**AIM OF THE EXERCISE:** Your task is to copy each line of the material below that includes "assister".
········
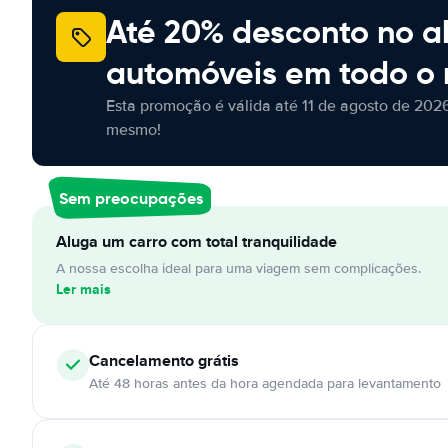
Até 20% desconto no a
automóveis em todo o
Esta promoção é válida até 11 de agosto de 2026
mesmo!
Sem preocupações
Aluga um carro com total tranquilidade
A nossa escolha ideal para uma viagem sem complicações.
Ler mais
Cancelamento
grátis
Até 48 horas antes da hora agendada para levantamento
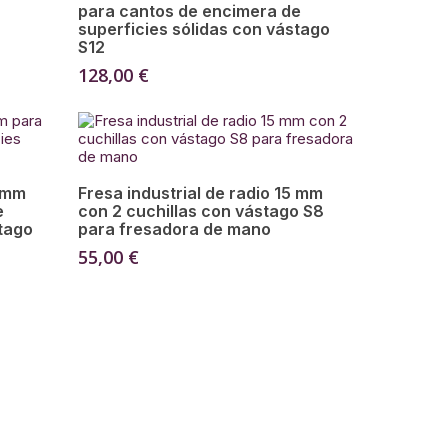
para cantos de encimera de
superficies sólidas con vástago
S12
128,00
€
Añadir Al Carrito
4 mm
Fresa industrial de radio 15 mm
e
con 2 cuchillas con vástago S8
stago
para fresadora de mano
55,00
€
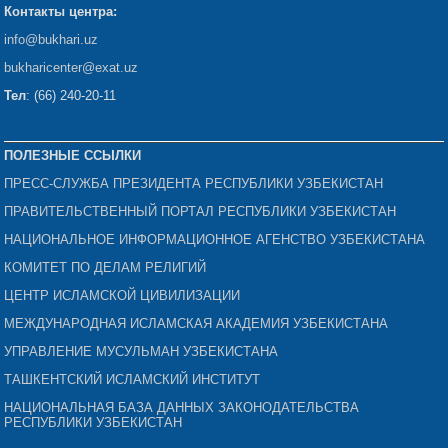
Контакты центра:
info@bukhari.uz
bukharicenter
@exat.uz
Тел
: (66) 240-20-11
ПОЛЕЗНЫЕ ССЫЛКИ
ПРЕСС-СЛУЖБА ПРЕЗИДЕНТА РЕСПУБЛИКИ УЗБЕКИСТАН
ПРАВИТЕЛЬСТВЕННЫЙ ПОРТАЛ РЕСПУБЛИКИ УЗБЕКИСТАН
НАЦИОНАЛЬНОЕ ИНФОРМАЦИОННОЕ АГЕНСТВО УЗБЕКИСТАНА
КОМИТЕТ ПО ДЕЛАМ РЕЛИГИЙ
ЦЕНТР ИСЛАМСКОЙ ЦИВИЛИЗАЦИИ
МЕЖДУНАРОДНАЯ ИСЛАМСКАЯ АКАДЕМИЯ УЗБЕКИСТАНА
УПРАВЛЕНИЕ МУСУЛЬМАН УЗБЕКИСТАНА
ТАШКЕНТСКИЙ ИСЛАМСКИЙ ИНСТИТУТ
НАЦИОНАЛЬНАЯ БАЗА ДАННЫХ ЗАКОНОДАТЕЛЬСТВА
РЕСПУБЛИКИ УЗБЕКИСТАН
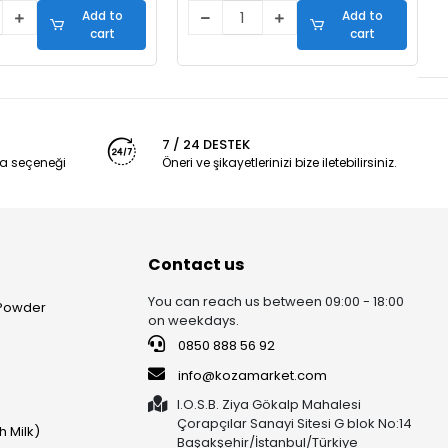
Add to
Add to
cart
cart
7 / 24 DESTEK
a seçeneği
Öneri ve şikayetlerinizi bize iletebilirsiniz.
Contact us
You can reach us between 09:00 - 18:00
 Powder
on weekdays.
0850 888 56 92
info@kozamarket.com
I.O.S.B. Ziya Gökalp Mahalesi
Çorapçılar Sanayi Sitesi G blok No:14
h Milk)
Başakşehir/İstanbul/Türkiye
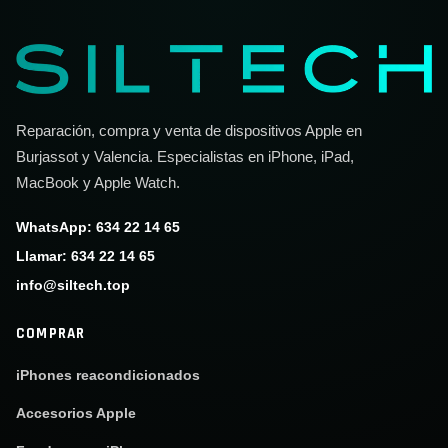
Reparación, compra y venta de dispositivos Apple en
Burjassot y Valencia. Especialistas en iPhone, iPad,
MacBook y Apple Watch.
WhatsApp: 634 22 14 65
Llamar: 634 22 14 65
info@siltech.top
COMPRAR
iPhones reacondicionados
Accesorios Apple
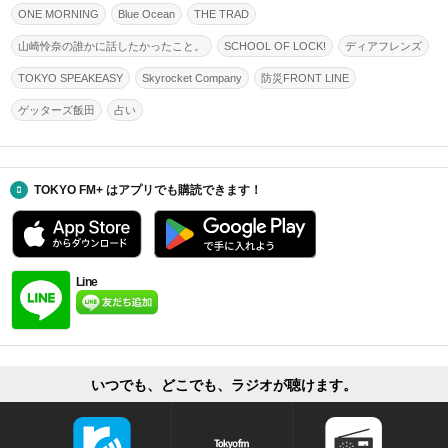
ONE MORNING
Blue Ocean
THE TRAD
山崎怜奈の誰かに話したかったこと。
SCHOOL OF LOCK!
ディアフレンズ
TOKYO SPEAKEASY
Skyrocket Company
防災FRONT LINE
ゲッターズ飯田
占い
TOKYO FM+ はアプリでも購読できます！
Line
いつでも、どこでも、ラジオが聴けます。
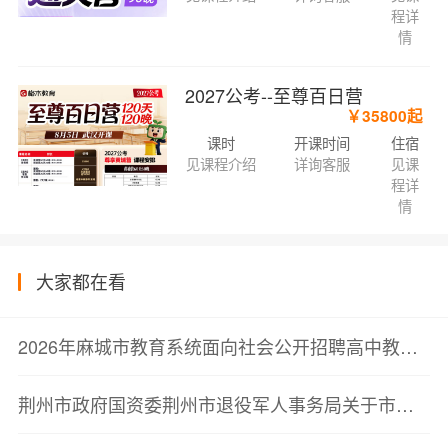
程详
情
2027公考--至尊百日营
￥35800起
课时
开课时间
住宿
见课程介绍
详询客服
见课
程详
情
大家都在看
2026年麻城市教育系统面向社会公开招聘高中教师资格复审公告
荆州市政府国资委荆州市退役军人事务局关于市属企业面向退役军人专项招聘纪检工作人员面试公告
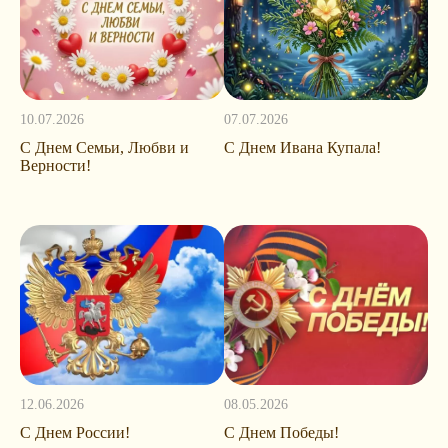
10.07.2026
07.07.2026
С Днем Семьи, Любви и
С Днем Ивана Купала!
Верности!
12.06.2026
08.05.2026
С Днем России!
С Днем Победы!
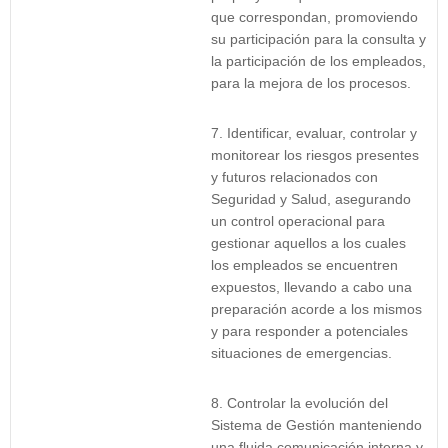
que correspondan, promoviendo
su participación para la consulta y
la participación de los empleados,
para la mejora de los procesos.
Identificar, evaluar, controlar y
monitorear los riesgos presentes
y futuros relacionados con
Seguridad y Salud, asegurando
un control operacional para
gestionar aquellos a los cuales
los empleados se encuentren
expuestos, llevando a cabo una
preparación acorde a los mismos
y para responder a potenciales
situaciones de emergencias.
Controlar la evolución del
Sistema de Gestión manteniendo
una fluida comunicación interna y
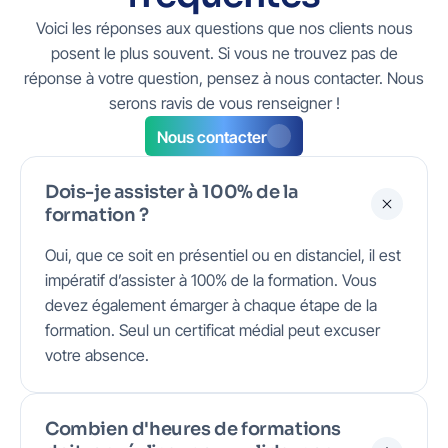
Voici les réponses aux questions que nos clients nous
posent le plus souvent. Si vous ne trouvez pas de
réponse à votre question, pensez à nous contacter. Nous
serons ravis de vous renseigner !
Nous contacter
Dois-je assister à 100% de la
formation ?
Oui, que ce soit en présentiel ou en distanciel, il est
impératif d’assister à 100% de la formation. Vous
devez également émarger à chaque étape de la
formation. Seul un certificat médial peut excuser
votre absence.
Combien d'heures de formations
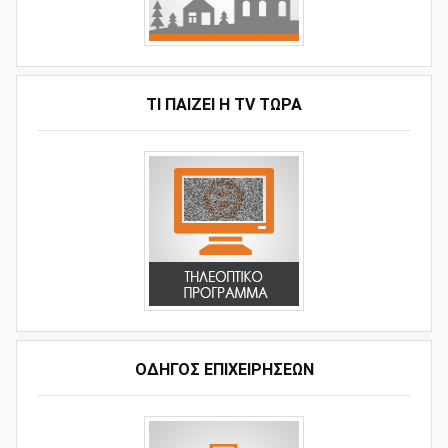
ΤΙ ΠΑΊΖΕΙ Η ΤV ΤΏΡΑ
ΟΔΗΓΌΣ ΕΠΙΧΕΙΡΉΣΕΩΝ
········
**TASK RESPONSE:**
Dois-je assister à 100% de la
impératif d’assister à 100% de la formation. Vous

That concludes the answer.